• Fragmento:
== == ==

Recuerdo, de nuevo y por enésima vez, a Stanislavsky y sus famosos "escondrijos del alma", del acceso a los cuales  tanto escribo. El escuchar es definitivamente uno de ellos. Escuchar en cuanto contemplación. Y no quiero decir que debamos tensar cada una de las fibras del ser y disponernos a recibir el sonido como una comunión ni nada por el estilo. Quizás sucede más bien al contrario, un poco al azar, un poco descuidadamente, oímos, hasta que escuchamos. Porque así son los oídos del alma, distraídos, como los del corazón.


domingo, 8 de enero de 2012

Tocar juntos

Germán Marcano dijo una vez: "Tocar juntos no es esa cosa escolar de mirarse y esperarse y entrar cuando a uno le toca, inclinando la cabeza para mostrar que se entra a tiempo y donde es. La música es como un tren a toda velocidad, y cada miembro del ensamble tiene que agarrar ese tren sobre la marcha, porque no se va a detener a recoger a nadie." Después de escuchar una versión realmente extraordinaria de la Sonata de cello de Rachmaninov, interpretada por Daniil Shafran y Yakov Flier, no puedo dejar de volver sobre este tema sobre el que reflexiono, por la naturaleza de mi trabajo, casi que diariamente.

== == ==

• Extracto de datos:

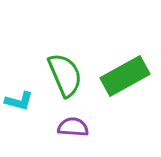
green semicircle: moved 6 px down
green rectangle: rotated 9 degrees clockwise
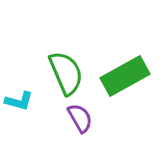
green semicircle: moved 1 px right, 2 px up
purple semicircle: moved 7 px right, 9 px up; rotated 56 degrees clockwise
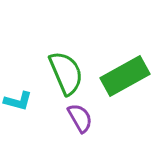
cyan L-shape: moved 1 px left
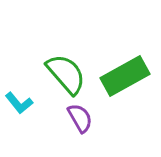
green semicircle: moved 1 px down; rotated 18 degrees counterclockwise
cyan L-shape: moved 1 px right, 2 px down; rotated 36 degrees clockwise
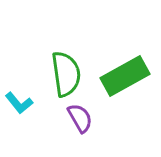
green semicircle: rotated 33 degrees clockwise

== == ==

• Qué hay que hacer:
Repite textualmente el fragmento, empezando por "domingo, 8 de" y siguiendo hasta "casi que diariamente.". Por favor, básate únicamente en el fragmento.

• Respuesta desarrollada:
domingo, 8 de enero de 2012

Tocar juntos

Germán Marcano dijo una vez: "Tocar juntos no es esa cosa escolar de mirarse y esperarse y entrar cuando a uno le toca, inclinando la cabeza para mostrar que se entra a tiempo y donde es. La música es como un tren a toda velocidad, y cada miembro del ensamble tiene que agarrar ese tren sobre la marcha, porque no se va a detener a recoger a nadie." Después de escuchar una versión realmente extraordinaria de la Sonata de cello de Rachmaninov, interpretada por Daniil Shafran y Yakov Flier, no puedo dejar de volver sobre este tema sobre el que reflexiono, por la naturaleza de mi trabajo, casi que diariamente.